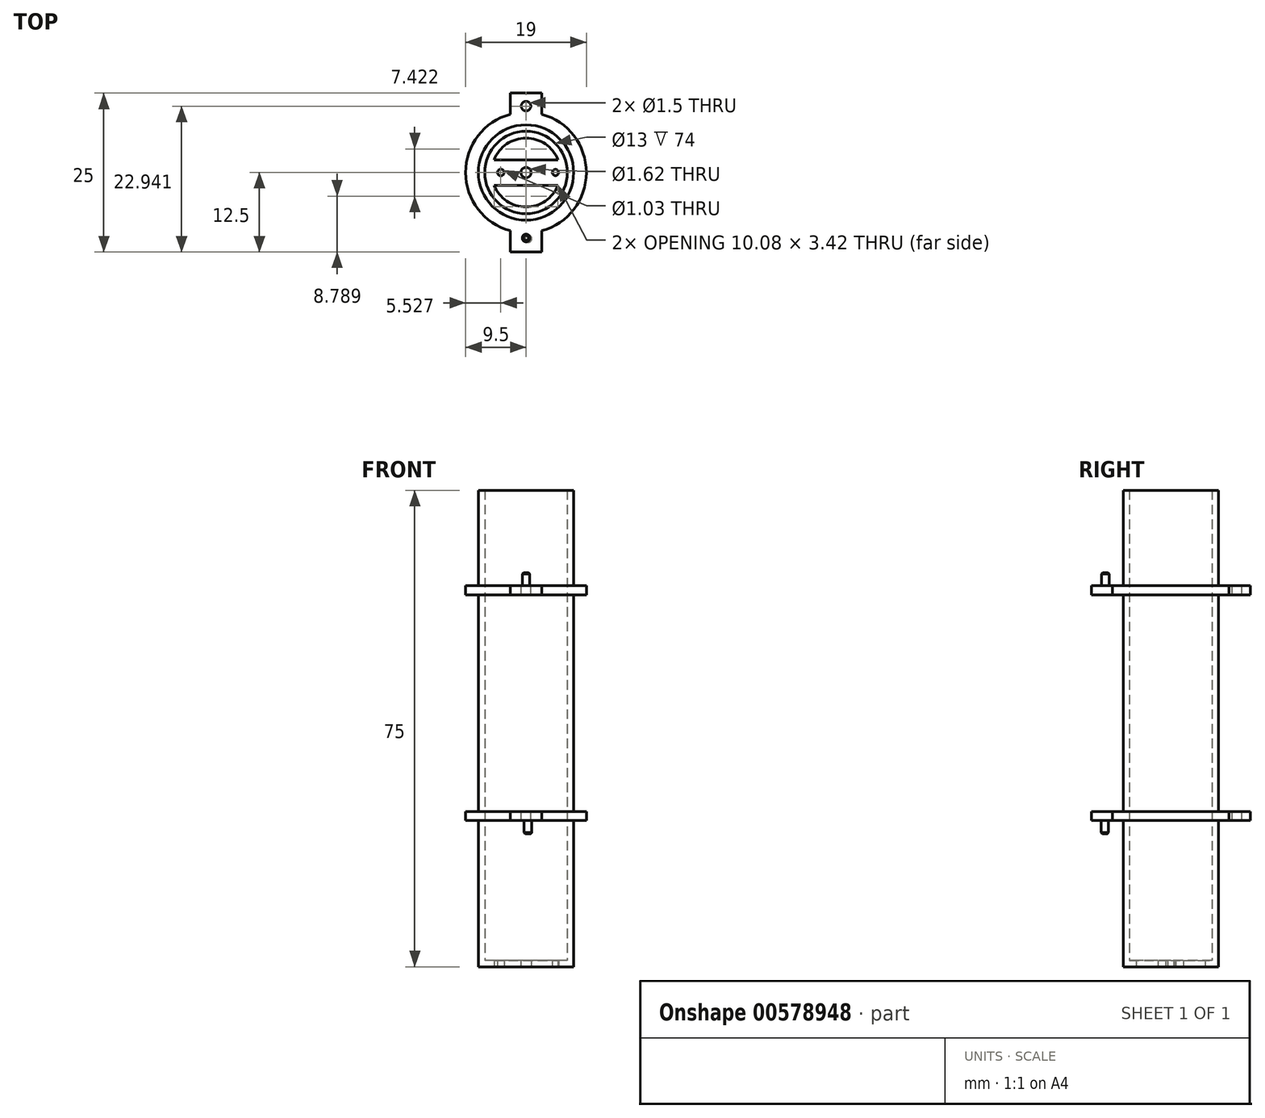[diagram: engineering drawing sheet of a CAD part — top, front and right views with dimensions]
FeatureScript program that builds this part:
annotation { "Feature Type Name" : "Feature", "Feature Type Description" : "" }
export const myFeature = defineFeature(function(context is Context, id is Id, definition is map)
    precondition{}
    {
        {
            var Q0;
            Q0=qCreatedBy(makeId("Top.planeOp"),FACE);
            var sketch = newSketch(context, id + "F0", { "sketchPlane" : qUnion([Q0])});
            skCircle(sketch, "E0", {"center": v(0, 0) * mm, "radius": 7.5 * mm});
            skSolve(sketch);
        }
        {
            var Q0;
            Q0 = qSketchRegion(id + "F0", true);
            var Q1;
            Q1=makeQuery(id+"F0.imprint","IMPRINT",FACE,{"disambiguationData":[TD([[makeQuery(id+"F0.imprint","IMPRINT",EDGE,{"derivedFrom":sQuery(id+"F0.wireOp",EDGE,"E0")}),1.0]])]});
            extrude(context, id + "F1", {"entities" : qUnion([Q0, Q1]), "depth" : 75 * mm, "offsetDistance" : 25 * mm});
        }
        {
            var Q0;
            Q0=makeQuery(id+"F1.opExtrude","CAP_FACE",FACE,{"disambiguationData":[OSD([sQuery(id+"F0.wireOp",EDGE,"E0")])],"isStart":false});
            shell(context, id + "F2", {"entities" : qUnion([Q0]), "thickness" : 1 * mm});
        }
        {
            var Q0;
            Q0=makeQuery(id+"F1.opExtrude","CAP_FACE",FACE,{"disambiguationData":[OSD([sQuery(id+"F0.wireOp",EDGE,"E0")])],"isStart":true});
            var sketch = newSketch(context, id + "F3", { "sketchPlane" : qUnion([Q0])});
            skLineSegment(sketch, "E1.bottom", {"start": v(9.26, 2) * mm, "end": v(-8.34, 2) * mm});
            skLineSegment(sketch, "E1.top", {"start": v(9.26, -2) * mm, "end": v(-8.34, -2) * mm});
            skLineSegment(sketch, "E1.left", {"start": v(9.26, 2) * mm, "end": v(9.26, -2) * mm});
            skLineSegment(sketch, "E1.right", {"start": v(-8.34, 2) * mm, "end": v(-8.34, -2) * mm});
            skCircle(sketch, "E2", {"center": v(0, 0) * mm, "radius": 5.42 * mm});
            skSolve(sketch);
        }
        {
            var Q0;
            {var subQ0=sQuery(id+"F3.wireOp",EDGE,"E2");var subQ1=sQuery(id+"F3.wireOp",EDGE,"E1.bottom");var subQ2=makeQuery(id+"F3.imprint","INTERSECT",VERTEX,{"disambiguationData":[OD(0.0)],"derivedFrom":[subQ1,subQ0]});Q0=makeQuery(id+"F3.imprint","IMPRINT",FACE,{"disambiguationData":[TD([[makeQuery(id+"F3.imprint","IMPRINT",EDGE,{"disambiguationData":[TD([[subQ2,-1.0]])],"derivedFrom":subQ1}),-1.0]])]});}
            var Q1;
            {var subQ0=sQuery(id+"F3.wireOp",EDGE,"E2");var subQ1=sQuery(id+"F3.wireOp",EDGE,"E1.top");var subQ2=makeQuery(id+"F3.imprint","INTERSECT",VERTEX,{"disambiguationData":[OD(0.0)],"derivedFrom":[subQ1,subQ0]});Q1=makeQuery(id+"F3.imprint","IMPRINT",FACE,{"disambiguationData":[TD([[makeQuery(id+"F3.imprint","IMPRINT",EDGE,{"disambiguationData":[TD([[subQ2,-1.0]])],"derivedFrom":subQ1}),1.0]])]});}
            extrude(context, id + "F4", {"entities" : qUnion([Q0, Q1]), "operationType" : NewBodyOperationType.REMOVE, "oppositeDirection" : true, "depth" : 25 * mm, "offsetDistance" : 25 * mm});
        }
        {
            var Q0;
            Q0=makeQuery(id+"F1.opExtrude","CAP_FACE",FACE,{"disambiguationData":[OSD([sQuery(id+"F0.wireOp",EDGE,"E0")])],"isStart":true});
            var sketch = newSketch(context, id + "F5", { "sketchPlane" : qUnion([Q0])});
            skCircle(sketch, "E3", {"center": v(0, 0) * mm, "radius": 0.8 * mm});
            skCircle(sketch, "E4", {"center": v(-3.97, 0) * mm, "radius": 0.52 * mm});
            skCircle(sketch, "E5", {"center": v(4.64, 0) * mm, "radius": 0.49 * mm});
            skSolve(sketch);
        }
        {
            var Q0;
            Q0=sQuery(id+"F5.wireOp",VERTEX,"E3.center");
            var Q1;
            Q1=makeQuery(id+"F1.opExtrude","SWEPT_BODY",BODY,{"disambiguationData":[OSD([sQuery(id+"F0.wireOp",EDGE,"E0")])]});
            hole(context, id + "F6", {"style" : HoleStyle.SIMPLE, "endStyle" : HoleEndStyle.BLIND, "holeDiameter" : 1.5 * mm, "holeDepth" : 25 * mm, "isTappedThrough" : true, "tappedDepth" : 12 * mm, "tapClearance" : 3, "locations" : qUnion([Q0]), "scope" : qUnion([Q1])});
        }
        {
            var Q0;
            Q0 = qSketchRegion(id + "F5", true);
            extrude(context, id + "F7", {"entities" : qUnion([Q0]), "operationType" : NewBodyOperationType.REMOVE, "oppositeDirection" : true, "depth" : 25 * mm, "offsetDistance" : 25 * mm});
        }
        {
            var Q0;
            Q0=makeQuery(id+"F1.opExtrude","CAP_FACE",FACE,{"disambiguationData":[OSD([sQuery(id+"F0.wireOp",EDGE,"E0")])],"isStart":false});
            var sketch = newSketch(context, id + "F8", { "sketchPlane" : qUnion([Q0])});
            skCircle(sketch, "E6", {"center": v(0, 0) * mm, "radius": 9.5 * mm});
            skSolve(sketch);
        }
        {
            var Q0;
            Q0=makeQuery(id+"F8.imprint","IMPRINT",FACE,{"disambiguationData":[TD([[makeQuery(id+"F8.imprint","IMPRINT",EDGE,{"derivedFrom":sQuery(id+"F8.wireOp",EDGE,"E6")}),1.0]])]});
            extrude(context, id + "F9", {"entities" : qUnion([Q0]), "operationType" : NewBodyOperationType.ADD, "oppositeDirection" : true, "depth" : 52 * mm, "offsetDistance" : 25 * mm, "hasSecondDirection" : true, "secondDirectionOppositeDirection" : true, "secondDirectionDepth" : 15 * mm});
        }
        {
            var Q0;
            Q0=makeQuery(id+"F9.opExtrude","CAP_FACE",FACE,{"disambiguationData":[OSD([sQuery(id+"F0.wireOp",EDGE,"E0"),sQuery(id+"F8.wireOp",EDGE,"E6")])],"isStart":true});
            extrude(context, id + "F10", {"entities" : qUnion([Q0]), "operationType" : NewBodyOperationType.REMOVE, "oppositeDirection" : true, "depth" : 35.6 * mm, "offsetDistance" : 25 * mm, "hasSecondDirection" : true, "secondDirectionOppositeDirection" : true, "secondDirectionDepth" : 1.5 * mm});
        }
        {
            var Q0;
            Q0=makeQuery(id+"F9.opExtrude","CAP_FACE",FACE,{"disambiguationData":[OSD([sQuery(id+"F0.wireOp",EDGE,"E0"),sQuery(id+"F8.wireOp",EDGE,"E6")])],"isStart":true});
            var sketch = newSketch(context, id + "F11", { "sketchPlane" : qUnion([Q0])});
            skLineSegment(sketch, "E7.bottom", {"start": v(-2.5, 0) * mm, "end": v(2.5, 0) * mm});
            skLineSegment(sketch, "E7.top", {"start": v(-2.5, 12.5) * mm, "end": v(2.5, 12.5) * mm});
            skLineSegment(sketch, "E7.left", {"start": v(-2.5, 0) * mm, "end": v(-2.5, 12.5) * mm});
            skLineSegment(sketch, "E7.right", {"start": v(2.5, 0) * mm, "end": v(2.5, 12.5) * mm});
            skLineSegment(sketch, "E8.top", {"start": v(-2.5, -12.5) * mm, "end": v(2.5, -12.5) * mm});
            skLineSegment(sketch, "E8.left", {"start": v(-2.5, 0) * mm, "end": v(-2.5, -12.5) * mm});
            skLineSegment(sketch, "E8.right", {"start": v(2.5, 0) * mm, "end": v(2.5, -12.5) * mm});
            skSolve(sketch);
        }
        {
            var Q0;
            {var subQ0=sQuery(id+"F11.wireOp",EDGE,"E8.top");Q0=makeQuery(id+"F11.imprint","IMPRINT",FACE,{"disambiguationData":[TD([[makeQuery(id+"F11.imprint","IMPRINT",EDGE,{"derivedFrom":subQ0}),1.0]])]});}
            var Q1;
            {var subQ0=sQuery(id+"F11.wireOp",EDGE,"E7.top");Q1=makeQuery(id+"F11.imprint","IMPRINT",FACE,{"disambiguationData":[TD([[makeQuery(id+"F11.imprint","IMPRINT",EDGE,{"derivedFrom":subQ0}),-1.0]])]});}
            extrude(context, id + "F12", {"entities" : qUnion([Q0, Q1]), "operationType" : NewBodyOperationType.ADD, "oppositeDirection" : true, "depth" : 37 * mm, "offsetDistance" : 25 * mm});
        }
        {
            var Q0;
            Q0=makeQuery(id+"F12.opExtrude","SWEPT_FACE",FACE,{"disambiguationData":[OSD([sQuery(id+"F11.wireOp",EDGE,"E7.right")])]});
            var sketch = newSketch(context, id + "F13", { "sketchPlane" : qUnion([Q0])});
            skLineSegment(sketch, "E9.bottom", {"start": v(9.17, 24.4) * mm, "end": v(12.5, 24.4) * mm});
            skLineSegment(sketch, "E9.top", {"start": v(9.17, 58.5) * mm, "end": v(12.5, 58.5) * mm});
            skLineSegment(sketch, "E9.left", {"start": v(9.17, 24.4) * mm, "end": v(9.17, 58.5) * mm});
            skLineSegment(sketch, "E9.right", {"start": v(12.5, 24.4) * mm, "end": v(12.5, 58.5) * mm});
            skLineSegment(sketch, "E10.bottom", {"start": v(-8.68, 58.5) * mm, "end": v(-13.68, 58.5) * mm});
            skLineSegment(sketch, "E10.top", {"start": v(-8.68, 24.4) * mm, "end": v(-13.68, 24.4) * mm});
            skLineSegment(sketch, "E10.left", {"start": v(-8.68, 58.5) * mm, "end": v(-8.68, 24.4) * mm});
            skLineSegment(sketch, "E10.right", {"start": v(-13.68, 58.5) * mm, "end": v(-13.68, 24.4) * mm});
            skSolve(sketch);
        }
        {
            var Q0;
            Q0=makeQuery(id+"F13.imprint","IMPRINT",FACE,{"disambiguationData":[TD([[makeQuery(id+"F13.imprint","IMPRINT",EDGE,{"derivedFrom":sQuery(id+"F13.wireOp",EDGE,"E9.bottom")}),1.0]])]});
            var Q1;
            Q1=makeQuery(id+"F13.imprint","IMPRINT",FACE,{"disambiguationData":[TD([[makeQuery(id+"F13.imprint","IMPRINT",EDGE,{"derivedFrom":sQuery(id+"F13.wireOp",EDGE,"E10.bottom")}),1.0]])]});
            extrude(context, id + "F14", {"entities" : qUnion([Q0, Q1]), "operationType" : NewBodyOperationType.REMOVE, "oppositeDirection" : true, "depth" : 25 * mm, "offsetDistance" : 25 * mm});
        }
        {
            var Q0;
            {var subQ0=sQuery(id+"F8.wireOp",EDGE,"E6");Q0=makeQuery(id+"F12.boolean.opBoolean","MERGE",FACE,{"derivedFrom":[makeQuery(id+"F9.opExtrude","CAP_FACE",FACE,{"disambiguationData":[OSD([sQuery(id+"F0.wireOp",EDGE,"E0"),subQ0])],"isStart":true}),makeQuery(id+"F12.opExtrude","CAP_FACE",FACE,{"disambiguationData":[OSD([subQ0,sQuery(id+"F11.wireOp",EDGE,"E7.top"),sQuery(id+"F11.wireOp",EDGE,"E7.left"),sQuery(id+"F11.wireOp",EDGE,"E7.right")])],"isStart":true}),makeQuery(id+"F12.opExtrude","CAP_FACE",FACE,{"disambiguationData":[OSD([subQ0,sQuery(id+"F11.wireOp",EDGE,"E8.top"),sQuery(id+"F11.wireOp",EDGE,"E8.left"),sQuery(id+"F11.wireOp",EDGE,"E8.right")])],"isStart":true})]});}
            var sketch = newSketch(context, id + "F15", { "sketchPlane" : qUnion([Q0])});
            skCircle(sketch, "E11", {"center": v(0, -10.33) * mm, "radius": 0.5 * mm});
            skCircle(sketch, "E12", {"center": v(0, 10.44) * mm, "radius": 0.75 * mm});
            skSolve(sketch);
        }
        {
            var Q0;
            Q0=sQuery(id+"F15.wireOp",VERTEX,"E12.center");
            var Q1;
            Q1=makeQuery(id+"F1.opExtrude","SWEPT_BODY",BODY,{"disambiguationData":[OSD([sQuery(id+"F0.wireOp",EDGE,"E0")])]});
            hole(context, id + "F16", {"style" : HoleStyle.SIMPLE, "endStyle" : HoleEndStyle.BLIND, "holeDiameter" : 1.5 * mm, "holeDepth" : 200 * mm, "isTappedThrough" : true, "tappedDepth" : 12 * mm, "tapClearance" : 3, "locations" : qUnion([Q0]), "scope" : qUnion([Q1])});
        }
        {
            var Q0;
            {var subQ0=sQuery(id+"F8.wireOp",EDGE,"E6");Q0=makeQuery(id+"F12.boolean.opBoolean","MERGE",FACE,{"derivedFrom":[makeQuery(id+"F9.opExtrude","CAP_FACE",FACE,{"disambiguationData":[OSD([sQuery(id+"F0.wireOp",EDGE,"E0"),subQ0])],"isStart":true}),makeQuery(id+"F12.opExtrude","CAP_FACE",FACE,{"disambiguationData":[OSD([subQ0,sQuery(id+"F11.wireOp",EDGE,"E7.top"),sQuery(id+"F11.wireOp",EDGE,"E7.left"),sQuery(id+"F11.wireOp",EDGE,"E7.right")])],"isStart":true}),makeQuery(id+"F12.opExtrude","CAP_FACE",FACE,{"disambiguationData":[OSD([subQ0,sQuery(id+"F11.wireOp",EDGE,"E8.top"),sQuery(id+"F11.wireOp",EDGE,"E8.left"),sQuery(id+"F11.wireOp",EDGE,"E8.right")])],"isStart":true})]});}
            var sketch = newSketch(context, id + "F17", { "sketchPlane" : qUnion([Q0])});
            skCircle(sketch, "E13", {"center": v(0, -10.3) * mm, "radius": 0.6 * mm});
            skSolve(sketch);
        }
        {
            var Q0;
            Q0=makeQuery(id+"F17.imprint","IMPRINT",FACE,{"disambiguationData":[TD([[makeQuery(id+"F17.imprint","IMPRINT",EDGE,{"derivedFrom":sQuery(id+"F17.wireOp",EDGE,"E13")}),1.0]])]});
            extrude(context, id + "F18", {"entities" : qUnion([Q0]), "operationType" : NewBodyOperationType.ADD, "depth" : 2 * mm, "offsetDistance" : 25 * mm});
        }
        {
            var Q0;
            Q0=makeQuery(id+"F18.opExtrude","CAP_EDGE",EDGE,{"disambiguationData":[OSD([sQuery(id+"F17.wireOp",EDGE,"E13")])],"isStart":false});
            chamfer(context, id + "F19", {"entities" : qUnion([Q0]), "width" : 0.2 * mm, "tangentPropagation" : true});
        }
        {
            var Q0;
            Q0=makeQuery(id+"F14.boolean.opBoolean","MERGE",FACE,{"derivedFrom":[makeQuery(id+"F10.boolean.opBoolean","COPY",FACE,{"derivedFrom":makeQuery(id+"F10.opExtrude","CAP_FACE",FACE,{"disambiguationData":[OSD([sQuery(id+"F0.wireOp",EDGE,"E0"),sQuery(id+"F8.wireOp",EDGE,"E6")])],"isStart":false})}),makeQuery(id+"F14.opExtrude","SWEPT_FACE",FACE,{"disambiguationData":[OSD([sQuery(id+"F13.wireOp",EDGE,"E9.bottom")])]}),makeQuery(id+"F14.opExtrude","SWEPT_FACE",FACE,{"disambiguationData":[OSD([sQuery(id+"F13.wireOp",EDGE,"E10.top")])]})]});
            var sketch = newSketch(context, id + "F20", { "sketchPlane" : qUnion([Q0])});
            skCircle(sketch, "E14", {"center": v(0.29, -10.4) * mm, "radius": 0.6 * mm});
            skSolve(sketch);
        }
        {
            var Q0;
            Q0=makeQuery(id+"F20.imprint","IMPRINT",FACE,{"disambiguationData":[TD([[makeQuery(id+"F20.imprint","IMPRINT",EDGE,{"derivedFrom":sQuery(id+"F20.wireOp",EDGE,"E14")}),1.0]])]});
            extrude(context, id + "F21", {"entities" : qUnion([Q0]), "operationType" : NewBodyOperationType.ADD, "oppositeDirection" : true, "depth" : 3.5 * mm, "offsetDistance" : 25 * mm});
        }
        {
            var Q0;
            Q0=makeQuery(id+"F21.opExtrude","CAP_EDGE",EDGE,{"disambiguationData":[OSD([sQuery(id+"F20.wireOp",EDGE,"E14")])],"isStart":false});
            chamfer(context, id + "F22", {"entities" : qUnion([Q0]), "width" : 0.2 * mm, "tangentPropagation" : true});
        }
    });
===============
任务目标 —
列出上面数据中含有字符串“qSketchRegion”的每一行，逐行完整抄出，匹配时区分大小写。

最终结果 —
            Q0 = qSketchRegion(id + "F0", true);
            Q0 = qSketchRegion(id + "F5", true);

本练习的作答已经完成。